Repeat the records below exactly, from the first line through the line containing "Yes and no.", and leave out any pictures.

Extracted page text data>
== Segment start ==
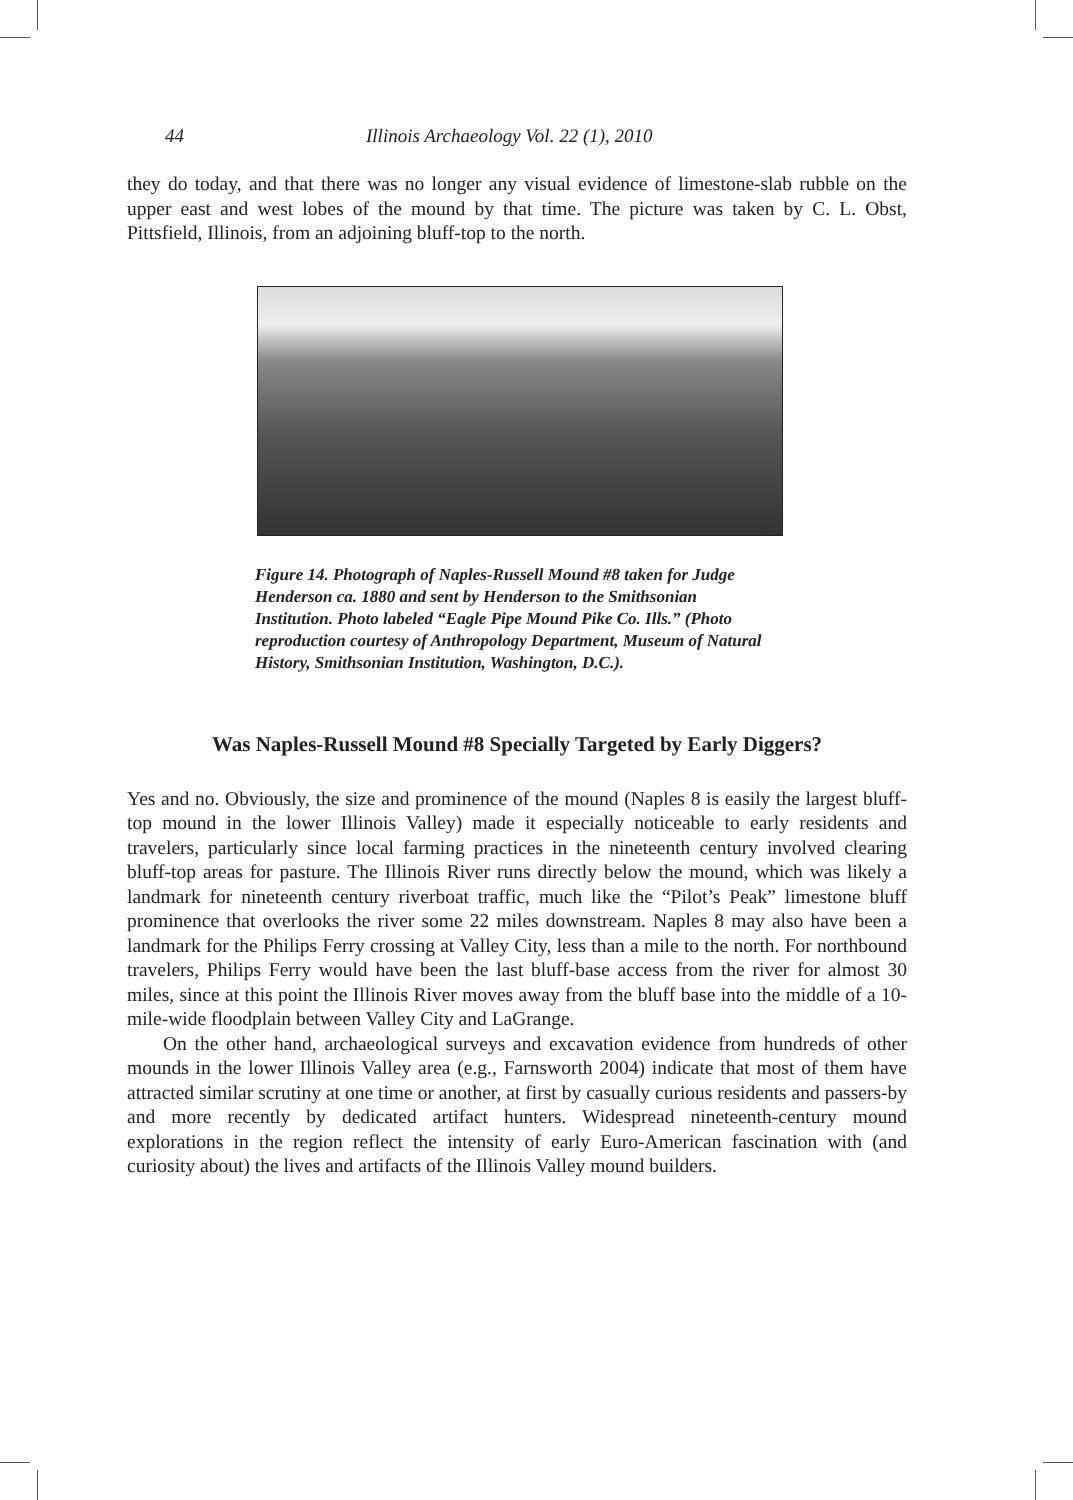44 Illinois Archaeology Vol. 22 (1), 2010
they do today, and that there was no longer any visual evidence of limestone-slab rubble on the upper east and west lobes of the mound by that time. The picture was taken by C. L. Obst, Pittsfield, Illinois, from an adjoining bluff-top to the north.
Figure 14. Photograph of Naples-Russell Mound #8 taken for Judge Henderson ca. 1880 and sent by Henderson to the Smithsonian Institution. Photo labeled “Eagle Pipe Mound Pike Co. Ills.” (Photo reproduction courtesy of Anthropology Department, Museum of Natural History, Smithsonian Institution, Washington, D.C.).
Was Naples-Russell Mound #8 Specially Targeted by Early Diggers?
Yes and no. Obviously, the size and prominence of the mound (Naples 8 is easily the largest bluff-top mound in the lower Illinois Valley) made it especially noticeable to early residents and travelers, particularly since local farming practices in the nineteenth century involved clearing bluff-top areas for pasture. The Illinois River runs directly below the mound, which was likely a landmark for nineteenth century riverboat traffic, much like the “Pilot’s Peak” limestone bluff prominence that overlooks the river some 22 miles downstream. Naples 8 may also have been a landmark for the Philips Ferry crossing at Valley City, less than a mile to the north. For northbound travelers, Philips Ferry would have been the last bluff-base access from the river for almost 30 miles, since at this point the Illinois River moves away from the bluff base into the middle of a 10-mile-wide floodplain between Valley City and LaGrange.
On the other hand, archaeological surveys and excavation evidence from hundreds of other mounds in the lower Illinois Valley area (e.g., Farnsworth 2004) indicate that most of them have attracted similar scrutiny at one time or another, at first by casu­ally curious residents and passers-by and more recently by dedicated artifact hunters. Widespread nineteenth-century mound explorations in the region reflect the intensity of early Euro-American fascination with (and curiosity about) the lives and artifacts of the Illinois Valley mound builders.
== Segment end ==
Result>
44 Illinois Archaeology Vol. 22 (1), 2010
they do today, and that there was no longer any visual evidence of limestone-slab rubble on the upper east and west lobes of the mound by that time. The picture was taken by C. L. Obst, Pittsfield, Illinois, from an adjoining bluff-top to the north.
Figure 14. Photograph of Naples-Russell Mound #8 taken for Judge Henderson ca. 1880 and sent by Henderson to the Smithsonian Institution. Photo labeled “Eagle Pipe Mound Pike Co. Ills.” (Photo reproduction courtesy of Anthropology Department, Museum of Natural History, Smithsonian Institution, Washington, D.C.).
Was Naples-Russell Mound #8 Specially Targeted by Early Diggers?
Yes and no. Obviously, the size and prominence of the mound (Naples 8 is easily the largest bluff-top mound in the lower Illinois Valley) made it especially noticeable to early residents and travelers, particularly since local farming practices in the nineteenth century involved clearing bluff-top areas for pasture. The Illinois River runs directly below the mound, which was likely a landmark for nineteenth century riverboat traffic, much like the “Pilot’s Peak” limestone bluff prominence that overlooks the river some 22 miles downstream. Naples 8 may also have been a landmark for the Philips Ferry crossing at Valley City, less than a mile to the north. For northbound travelers, Philips Ferry would have been the last bluff-base access from the river for almost 30 miles, since at this point the Illinois River moves away from the bluff base into the middle of a 10-mile-wide floodplain between Valley City and LaGrange.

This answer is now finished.